» **LISTED ENTRIES**:
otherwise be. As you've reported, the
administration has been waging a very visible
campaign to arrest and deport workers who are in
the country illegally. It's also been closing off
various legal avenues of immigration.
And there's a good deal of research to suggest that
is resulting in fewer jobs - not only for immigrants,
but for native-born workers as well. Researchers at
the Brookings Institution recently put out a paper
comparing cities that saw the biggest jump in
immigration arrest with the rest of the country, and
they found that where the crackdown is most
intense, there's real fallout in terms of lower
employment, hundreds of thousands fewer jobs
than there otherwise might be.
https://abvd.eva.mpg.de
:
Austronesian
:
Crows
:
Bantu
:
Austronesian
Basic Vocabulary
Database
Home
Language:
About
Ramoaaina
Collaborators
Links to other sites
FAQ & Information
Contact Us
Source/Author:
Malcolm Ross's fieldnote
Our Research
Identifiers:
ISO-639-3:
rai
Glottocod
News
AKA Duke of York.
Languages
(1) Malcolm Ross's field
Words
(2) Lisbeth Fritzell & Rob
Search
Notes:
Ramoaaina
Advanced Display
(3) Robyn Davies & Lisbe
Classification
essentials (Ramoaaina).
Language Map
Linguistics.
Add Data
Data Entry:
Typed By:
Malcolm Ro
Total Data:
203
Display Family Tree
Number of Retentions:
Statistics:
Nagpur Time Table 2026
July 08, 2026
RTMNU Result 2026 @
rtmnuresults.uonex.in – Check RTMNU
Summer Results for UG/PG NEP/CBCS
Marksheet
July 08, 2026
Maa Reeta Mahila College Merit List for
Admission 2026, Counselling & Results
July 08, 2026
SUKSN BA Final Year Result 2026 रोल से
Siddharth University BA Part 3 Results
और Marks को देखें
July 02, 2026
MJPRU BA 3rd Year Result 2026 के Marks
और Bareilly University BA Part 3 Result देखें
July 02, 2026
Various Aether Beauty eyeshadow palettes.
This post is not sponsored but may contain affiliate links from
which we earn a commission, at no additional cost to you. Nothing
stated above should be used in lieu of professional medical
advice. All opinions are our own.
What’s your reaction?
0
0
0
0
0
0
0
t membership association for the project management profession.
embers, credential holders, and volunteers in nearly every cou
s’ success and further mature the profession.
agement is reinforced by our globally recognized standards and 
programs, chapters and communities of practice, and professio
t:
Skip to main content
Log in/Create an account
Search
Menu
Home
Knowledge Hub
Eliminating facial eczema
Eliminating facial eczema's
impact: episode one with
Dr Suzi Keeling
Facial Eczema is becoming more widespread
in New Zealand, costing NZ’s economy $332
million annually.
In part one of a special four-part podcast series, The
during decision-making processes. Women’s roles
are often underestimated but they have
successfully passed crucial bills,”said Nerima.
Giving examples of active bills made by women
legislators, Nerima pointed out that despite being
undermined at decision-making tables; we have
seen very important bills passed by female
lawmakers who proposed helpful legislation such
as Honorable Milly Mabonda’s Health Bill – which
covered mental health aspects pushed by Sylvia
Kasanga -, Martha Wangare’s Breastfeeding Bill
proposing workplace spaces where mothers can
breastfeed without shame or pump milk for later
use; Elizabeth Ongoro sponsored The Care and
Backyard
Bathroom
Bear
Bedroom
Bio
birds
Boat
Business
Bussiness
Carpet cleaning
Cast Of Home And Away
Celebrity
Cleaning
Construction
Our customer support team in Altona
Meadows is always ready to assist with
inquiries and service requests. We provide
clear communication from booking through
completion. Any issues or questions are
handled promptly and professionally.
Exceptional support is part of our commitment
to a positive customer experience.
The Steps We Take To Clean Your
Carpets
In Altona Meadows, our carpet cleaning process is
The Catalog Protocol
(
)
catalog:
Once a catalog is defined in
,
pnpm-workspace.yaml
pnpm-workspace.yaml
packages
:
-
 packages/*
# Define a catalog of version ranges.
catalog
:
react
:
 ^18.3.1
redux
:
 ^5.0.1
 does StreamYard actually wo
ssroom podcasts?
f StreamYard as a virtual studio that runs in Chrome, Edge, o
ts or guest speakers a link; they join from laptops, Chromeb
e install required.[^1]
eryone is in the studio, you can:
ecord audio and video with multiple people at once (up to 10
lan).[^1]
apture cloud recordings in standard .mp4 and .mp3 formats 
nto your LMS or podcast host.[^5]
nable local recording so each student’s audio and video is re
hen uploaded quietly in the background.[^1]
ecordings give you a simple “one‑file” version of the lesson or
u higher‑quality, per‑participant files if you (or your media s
---
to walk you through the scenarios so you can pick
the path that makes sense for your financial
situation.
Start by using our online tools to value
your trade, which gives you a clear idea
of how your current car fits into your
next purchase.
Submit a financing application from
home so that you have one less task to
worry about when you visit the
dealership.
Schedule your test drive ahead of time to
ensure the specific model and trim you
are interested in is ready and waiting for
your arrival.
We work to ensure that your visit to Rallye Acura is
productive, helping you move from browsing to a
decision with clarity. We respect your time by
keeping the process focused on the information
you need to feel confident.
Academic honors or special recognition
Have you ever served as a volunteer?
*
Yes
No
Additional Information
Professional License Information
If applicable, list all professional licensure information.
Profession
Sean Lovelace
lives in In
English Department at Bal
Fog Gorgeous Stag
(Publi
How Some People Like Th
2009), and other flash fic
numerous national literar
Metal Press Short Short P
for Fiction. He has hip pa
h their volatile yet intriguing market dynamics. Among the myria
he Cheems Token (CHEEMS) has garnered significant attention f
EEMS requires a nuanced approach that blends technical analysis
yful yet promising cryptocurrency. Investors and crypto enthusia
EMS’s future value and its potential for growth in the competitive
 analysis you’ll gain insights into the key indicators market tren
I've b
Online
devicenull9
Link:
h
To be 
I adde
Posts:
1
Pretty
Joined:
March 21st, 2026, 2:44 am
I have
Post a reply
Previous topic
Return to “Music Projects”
...
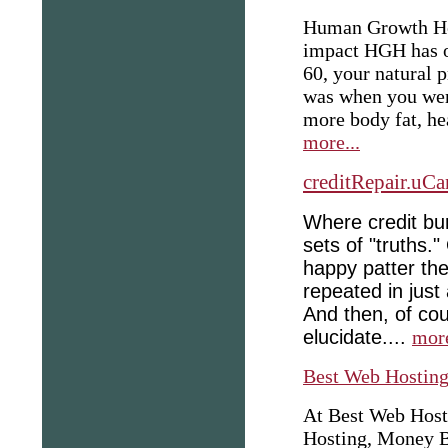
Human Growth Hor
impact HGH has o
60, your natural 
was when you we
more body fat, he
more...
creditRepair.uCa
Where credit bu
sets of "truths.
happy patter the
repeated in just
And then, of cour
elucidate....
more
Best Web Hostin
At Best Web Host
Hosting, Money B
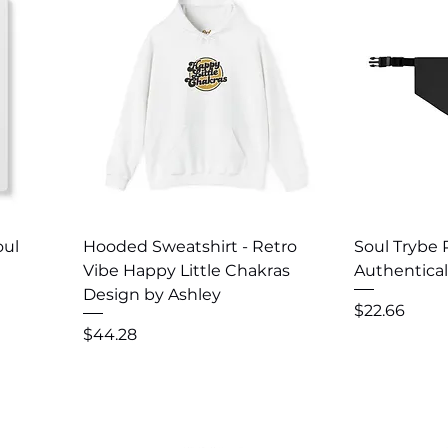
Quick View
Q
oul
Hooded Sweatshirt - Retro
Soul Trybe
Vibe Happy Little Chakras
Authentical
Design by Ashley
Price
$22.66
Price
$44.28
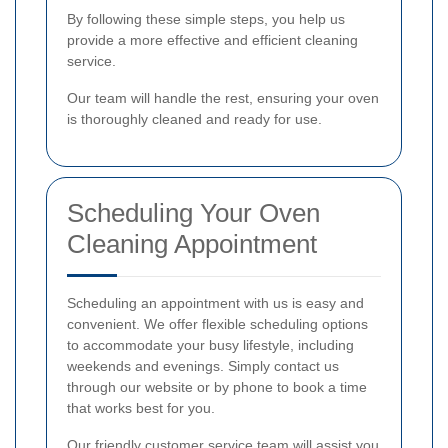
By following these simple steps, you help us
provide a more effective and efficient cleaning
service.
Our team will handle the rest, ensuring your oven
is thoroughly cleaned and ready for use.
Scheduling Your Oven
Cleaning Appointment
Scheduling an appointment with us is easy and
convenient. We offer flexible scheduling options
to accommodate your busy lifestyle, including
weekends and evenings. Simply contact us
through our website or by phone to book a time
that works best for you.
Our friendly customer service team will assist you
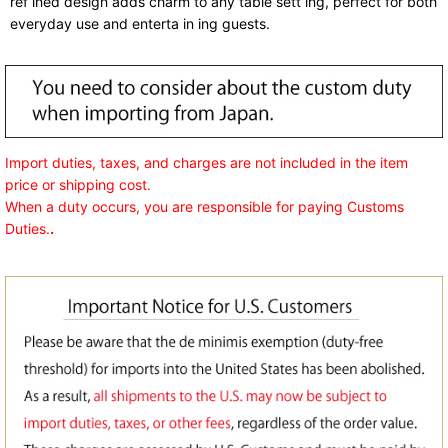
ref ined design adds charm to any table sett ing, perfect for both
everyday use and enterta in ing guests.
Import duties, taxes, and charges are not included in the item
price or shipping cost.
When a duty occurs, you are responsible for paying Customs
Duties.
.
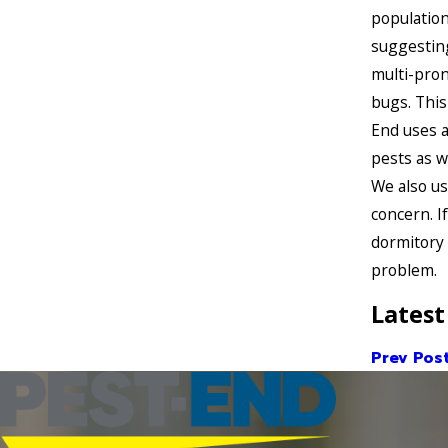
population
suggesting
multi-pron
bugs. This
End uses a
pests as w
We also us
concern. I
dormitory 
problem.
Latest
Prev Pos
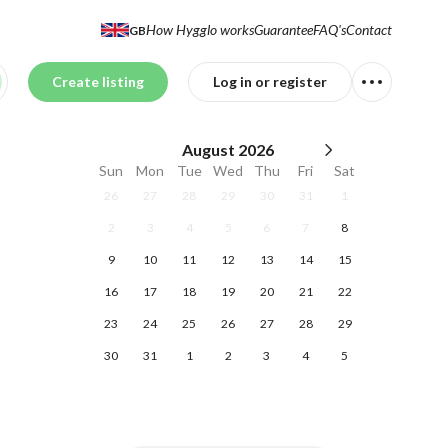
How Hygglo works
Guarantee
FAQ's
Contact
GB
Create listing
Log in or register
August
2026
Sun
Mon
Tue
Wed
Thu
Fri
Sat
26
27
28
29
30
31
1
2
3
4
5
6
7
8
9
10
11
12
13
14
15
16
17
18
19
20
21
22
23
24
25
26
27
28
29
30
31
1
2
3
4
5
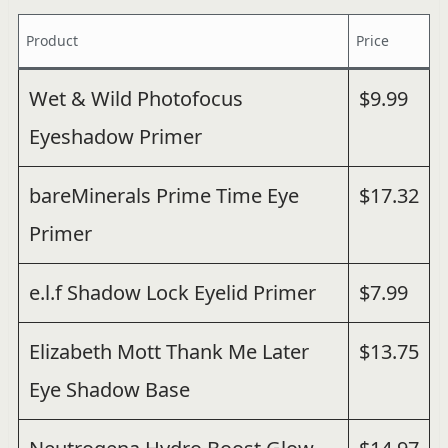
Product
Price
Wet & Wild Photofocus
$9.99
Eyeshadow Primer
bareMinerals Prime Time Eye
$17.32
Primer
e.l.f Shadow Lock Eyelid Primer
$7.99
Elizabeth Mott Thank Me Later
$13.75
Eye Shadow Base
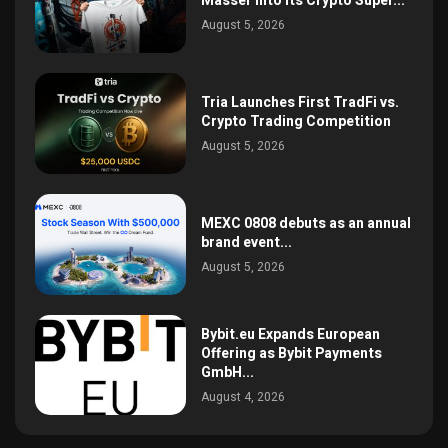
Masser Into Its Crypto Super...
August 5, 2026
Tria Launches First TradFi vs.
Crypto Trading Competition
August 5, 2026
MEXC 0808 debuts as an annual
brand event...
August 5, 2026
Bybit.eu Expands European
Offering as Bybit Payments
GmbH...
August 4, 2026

» **TASK TO COMPLETE**:
Edit the entry text starting at the line that contains "ref ined design" and ending at the line that contains "August 4, 2026" by swapping every "Crypto" for "Digital Asset" and keeping everything else the same. Give back only those lines, with the pictures left out.

» **RESULT OF THE EXERCISE**:
ref ined design adds charm to any table sett ing, perfect for both
everyday use and enterta in ing guests.
Import duties, taxes, and charges are not included in the item
price or shipping cost.
When a duty occurs, you are responsible for paying Customs
Duties.
.
population
suggesting
multi-pron
bugs. This
End uses a
pests as w
We also us
concern. I
dormitory 
problem.
Latest
Prev Pos
How Hygglo works
Guarantee
FAQ's
Contact
GB
Create listing
Log in or register
August
2026
Sun
Mon
Tue
Wed
Thu
Fri
Sat
26
27
28
29
30
31
1
2
3
4
5
6
7
8
9
10
11
12
13
14
15
16
17
18
19
20
21
22
23
24
25
26
27
28
29
30
31
1
2
3
4
5
Product
Price
Wet & Wild Photofocus
$9.99
Eyeshadow Primer
bareMinerals Prime Time Eye
$17.32
Primer
e.l.f Shadow Lock Eyelid Primer
$7.99
Elizabeth Mott Thank Me Later
$13.75
Eye Shadow Base
Masser Into Its Digital Asset Super...
August 5, 2026
Tria Launches First TradFi vs.
Digital Asset Trading Competition
August 5, 2026
MEXC 0808 debuts as an annual
brand event...
August 5, 2026
Bybit.eu Expands European
Offering as Bybit Payments
GmbH...
August 4, 2026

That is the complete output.